The underwriting requirements for many government loan programs are also frustrating, Nelson points out, and are not exclusive features Federal Housing Administration (FHA) rules for the HECM program. Being aware of the requirements in advance helped him manage any feelings of frustration.
It’s all about the line of credit
When asked about his retirement strategy and how his HECM loan plays into that, Nelson explained that the standby line of credit was a key factor in the decision to ultimately take out the loan. The data shows that Nelson is far from alone.
According to the FHA’s recently released annual report to Congress, the vast majority of reverse mortgage recommendations in fiscal year 2024 – 93.6% – used the standby line of credit as their preferred payout method. While there are a total of five payout options available to HECM borrowers, all other options combined were taken by less than 7%.
“The main reason we did it was we wanted to get that line of credit in place as quickly as possible so that that growth factor could kick in,” Nelson said. “Because when you look at a repayment schedule and see what that line of credit does over a period of 10 to 15 years, it’s amazing what that growth factor does and the liquidity position it puts you in.”

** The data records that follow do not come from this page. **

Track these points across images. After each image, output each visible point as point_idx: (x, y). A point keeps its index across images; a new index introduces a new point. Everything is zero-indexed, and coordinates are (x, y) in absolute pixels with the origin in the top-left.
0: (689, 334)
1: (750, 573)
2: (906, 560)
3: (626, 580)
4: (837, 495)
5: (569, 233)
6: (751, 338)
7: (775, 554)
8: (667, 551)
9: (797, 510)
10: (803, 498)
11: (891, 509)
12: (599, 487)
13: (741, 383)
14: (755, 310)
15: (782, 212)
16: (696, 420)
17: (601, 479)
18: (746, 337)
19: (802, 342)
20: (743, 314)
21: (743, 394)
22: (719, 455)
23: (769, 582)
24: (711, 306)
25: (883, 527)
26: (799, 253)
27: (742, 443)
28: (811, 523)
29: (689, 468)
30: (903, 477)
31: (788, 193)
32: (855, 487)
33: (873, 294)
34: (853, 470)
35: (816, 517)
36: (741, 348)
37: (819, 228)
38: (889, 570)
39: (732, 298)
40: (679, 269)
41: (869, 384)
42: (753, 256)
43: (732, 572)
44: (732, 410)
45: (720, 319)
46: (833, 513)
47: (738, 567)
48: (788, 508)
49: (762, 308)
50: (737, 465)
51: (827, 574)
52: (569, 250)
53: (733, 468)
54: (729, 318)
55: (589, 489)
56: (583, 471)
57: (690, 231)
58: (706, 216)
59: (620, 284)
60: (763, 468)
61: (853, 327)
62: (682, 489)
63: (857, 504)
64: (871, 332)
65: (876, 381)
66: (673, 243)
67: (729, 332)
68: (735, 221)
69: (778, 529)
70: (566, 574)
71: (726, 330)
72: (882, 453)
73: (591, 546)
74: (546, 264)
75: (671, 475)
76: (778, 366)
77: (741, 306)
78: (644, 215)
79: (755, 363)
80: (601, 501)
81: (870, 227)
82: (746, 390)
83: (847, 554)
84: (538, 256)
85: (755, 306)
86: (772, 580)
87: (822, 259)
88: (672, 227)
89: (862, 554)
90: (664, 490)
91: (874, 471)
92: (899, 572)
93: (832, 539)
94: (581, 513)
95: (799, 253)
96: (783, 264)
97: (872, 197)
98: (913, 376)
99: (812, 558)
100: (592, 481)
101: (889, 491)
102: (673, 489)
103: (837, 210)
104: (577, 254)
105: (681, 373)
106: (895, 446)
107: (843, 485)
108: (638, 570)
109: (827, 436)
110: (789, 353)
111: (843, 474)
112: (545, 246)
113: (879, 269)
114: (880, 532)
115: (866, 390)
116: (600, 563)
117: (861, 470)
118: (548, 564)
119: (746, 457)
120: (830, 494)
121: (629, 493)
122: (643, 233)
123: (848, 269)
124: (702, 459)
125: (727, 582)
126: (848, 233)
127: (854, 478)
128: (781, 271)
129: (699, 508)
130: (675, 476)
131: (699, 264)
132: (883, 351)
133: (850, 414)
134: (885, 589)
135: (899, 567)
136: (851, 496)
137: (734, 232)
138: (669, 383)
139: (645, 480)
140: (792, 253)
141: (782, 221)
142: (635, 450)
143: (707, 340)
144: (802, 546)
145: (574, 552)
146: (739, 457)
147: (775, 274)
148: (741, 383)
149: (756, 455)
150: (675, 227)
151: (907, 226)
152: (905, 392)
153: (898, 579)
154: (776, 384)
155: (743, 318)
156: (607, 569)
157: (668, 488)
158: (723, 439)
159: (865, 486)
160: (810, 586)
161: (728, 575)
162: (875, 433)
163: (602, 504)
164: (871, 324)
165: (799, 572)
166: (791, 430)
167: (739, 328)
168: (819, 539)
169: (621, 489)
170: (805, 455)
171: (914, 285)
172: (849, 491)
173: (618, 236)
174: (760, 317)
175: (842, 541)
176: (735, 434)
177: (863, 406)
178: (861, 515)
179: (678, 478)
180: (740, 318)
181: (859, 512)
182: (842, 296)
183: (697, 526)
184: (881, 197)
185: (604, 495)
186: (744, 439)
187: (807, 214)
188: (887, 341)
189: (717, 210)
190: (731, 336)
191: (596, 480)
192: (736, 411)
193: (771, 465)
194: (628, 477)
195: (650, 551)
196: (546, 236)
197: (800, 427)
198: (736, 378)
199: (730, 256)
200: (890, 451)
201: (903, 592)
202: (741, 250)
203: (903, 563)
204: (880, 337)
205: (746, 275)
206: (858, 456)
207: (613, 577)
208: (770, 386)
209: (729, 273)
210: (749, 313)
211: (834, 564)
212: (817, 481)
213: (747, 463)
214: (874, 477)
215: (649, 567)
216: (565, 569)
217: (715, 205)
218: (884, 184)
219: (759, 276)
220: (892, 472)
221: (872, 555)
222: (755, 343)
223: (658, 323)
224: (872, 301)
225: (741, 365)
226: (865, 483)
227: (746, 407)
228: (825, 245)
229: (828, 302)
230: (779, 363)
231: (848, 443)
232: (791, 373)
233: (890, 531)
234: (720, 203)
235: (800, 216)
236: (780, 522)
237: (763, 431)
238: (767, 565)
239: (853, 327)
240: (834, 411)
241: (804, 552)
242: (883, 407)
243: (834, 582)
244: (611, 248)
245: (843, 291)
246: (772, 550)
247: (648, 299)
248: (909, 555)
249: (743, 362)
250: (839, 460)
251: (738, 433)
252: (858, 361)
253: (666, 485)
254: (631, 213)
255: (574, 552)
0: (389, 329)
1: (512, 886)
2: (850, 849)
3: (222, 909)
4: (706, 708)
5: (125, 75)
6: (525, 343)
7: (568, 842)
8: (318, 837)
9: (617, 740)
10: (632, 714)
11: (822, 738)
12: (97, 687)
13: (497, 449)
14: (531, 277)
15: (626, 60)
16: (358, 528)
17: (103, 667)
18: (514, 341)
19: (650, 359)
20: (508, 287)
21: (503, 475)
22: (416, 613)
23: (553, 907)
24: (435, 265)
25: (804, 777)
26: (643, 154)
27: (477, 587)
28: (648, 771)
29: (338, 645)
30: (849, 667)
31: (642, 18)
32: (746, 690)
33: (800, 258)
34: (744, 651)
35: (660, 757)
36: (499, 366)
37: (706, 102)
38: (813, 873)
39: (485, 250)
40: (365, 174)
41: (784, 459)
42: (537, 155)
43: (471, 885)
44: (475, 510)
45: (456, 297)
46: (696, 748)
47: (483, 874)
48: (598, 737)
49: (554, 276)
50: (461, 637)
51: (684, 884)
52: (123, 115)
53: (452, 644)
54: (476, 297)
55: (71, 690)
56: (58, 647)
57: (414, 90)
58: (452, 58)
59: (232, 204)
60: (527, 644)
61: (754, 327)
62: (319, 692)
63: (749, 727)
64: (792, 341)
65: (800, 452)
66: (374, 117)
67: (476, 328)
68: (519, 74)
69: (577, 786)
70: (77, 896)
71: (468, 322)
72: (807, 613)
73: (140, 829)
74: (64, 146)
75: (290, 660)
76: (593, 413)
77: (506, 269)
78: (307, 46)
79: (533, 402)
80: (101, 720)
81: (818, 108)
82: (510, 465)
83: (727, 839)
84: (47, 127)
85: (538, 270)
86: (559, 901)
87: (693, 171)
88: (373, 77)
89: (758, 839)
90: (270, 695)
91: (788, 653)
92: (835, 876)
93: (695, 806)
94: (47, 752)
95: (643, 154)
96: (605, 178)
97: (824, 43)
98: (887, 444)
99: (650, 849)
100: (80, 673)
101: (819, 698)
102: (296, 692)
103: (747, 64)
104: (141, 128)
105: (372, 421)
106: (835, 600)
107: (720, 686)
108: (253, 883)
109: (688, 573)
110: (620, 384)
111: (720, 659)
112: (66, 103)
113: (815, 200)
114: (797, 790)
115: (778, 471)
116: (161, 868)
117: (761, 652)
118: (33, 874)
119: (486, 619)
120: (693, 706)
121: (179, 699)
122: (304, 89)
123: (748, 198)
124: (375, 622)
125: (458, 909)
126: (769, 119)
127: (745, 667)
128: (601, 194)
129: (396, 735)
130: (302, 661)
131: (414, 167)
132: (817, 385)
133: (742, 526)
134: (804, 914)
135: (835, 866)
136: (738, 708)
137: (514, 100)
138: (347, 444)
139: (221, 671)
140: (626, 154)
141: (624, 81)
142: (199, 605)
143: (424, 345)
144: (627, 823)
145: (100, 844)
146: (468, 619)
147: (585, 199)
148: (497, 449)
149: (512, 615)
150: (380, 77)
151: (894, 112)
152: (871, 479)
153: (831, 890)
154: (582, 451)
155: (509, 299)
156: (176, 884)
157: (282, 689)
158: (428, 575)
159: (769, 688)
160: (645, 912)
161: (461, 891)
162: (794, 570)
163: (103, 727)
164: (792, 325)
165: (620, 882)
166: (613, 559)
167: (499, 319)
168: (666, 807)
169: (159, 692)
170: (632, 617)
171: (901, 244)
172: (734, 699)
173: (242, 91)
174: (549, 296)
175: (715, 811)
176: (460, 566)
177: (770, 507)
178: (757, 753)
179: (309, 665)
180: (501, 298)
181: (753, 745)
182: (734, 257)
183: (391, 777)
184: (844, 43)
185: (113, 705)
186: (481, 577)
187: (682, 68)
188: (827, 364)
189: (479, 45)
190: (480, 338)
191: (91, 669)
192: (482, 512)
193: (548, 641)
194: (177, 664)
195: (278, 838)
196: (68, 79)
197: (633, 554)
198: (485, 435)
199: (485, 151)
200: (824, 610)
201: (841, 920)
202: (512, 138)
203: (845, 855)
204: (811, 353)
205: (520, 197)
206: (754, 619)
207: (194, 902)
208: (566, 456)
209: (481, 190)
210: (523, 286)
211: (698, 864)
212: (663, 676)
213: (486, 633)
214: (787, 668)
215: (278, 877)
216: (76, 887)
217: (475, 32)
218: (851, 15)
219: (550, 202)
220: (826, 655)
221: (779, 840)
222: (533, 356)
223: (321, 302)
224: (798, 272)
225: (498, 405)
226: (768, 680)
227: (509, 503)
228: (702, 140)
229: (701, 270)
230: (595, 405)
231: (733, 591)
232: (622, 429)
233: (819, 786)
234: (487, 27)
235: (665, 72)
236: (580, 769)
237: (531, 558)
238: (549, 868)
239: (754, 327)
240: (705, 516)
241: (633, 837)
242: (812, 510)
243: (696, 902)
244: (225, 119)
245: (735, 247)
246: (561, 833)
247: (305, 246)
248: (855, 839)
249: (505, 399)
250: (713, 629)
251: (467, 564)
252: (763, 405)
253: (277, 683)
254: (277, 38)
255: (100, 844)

This is especially true, he said, by the time many borrowers reach age 80, when the expenses they incur often begin to change.
‘Self-insurance’ via credit line
Nelson and his wife Mary moved into their current home in 2020 and call it their “forever home.” After the line of credit has leveled itself out, it adds a level of security to protect against expected expenses later in life.
“Our goal when we bought this house was that when she turned 62 two years later, we would get a reverse mortgage and grow the line of credit,” he said. “So when we get to be 80 or 85 years old and we have that significant line of credit available, we’re insuring ourselves a little bit of the long-term care policy that would normally be so expensive.”
Long-term care often requires retirees to draw from their portfolio to cover high costs, but the line of credit helps insure themselves against these costs and any additional expenses that may arise, he said.
“As needs and additional costs continue to arise, we have the liquidity to not have to dip into the retirement portfolio,” he said.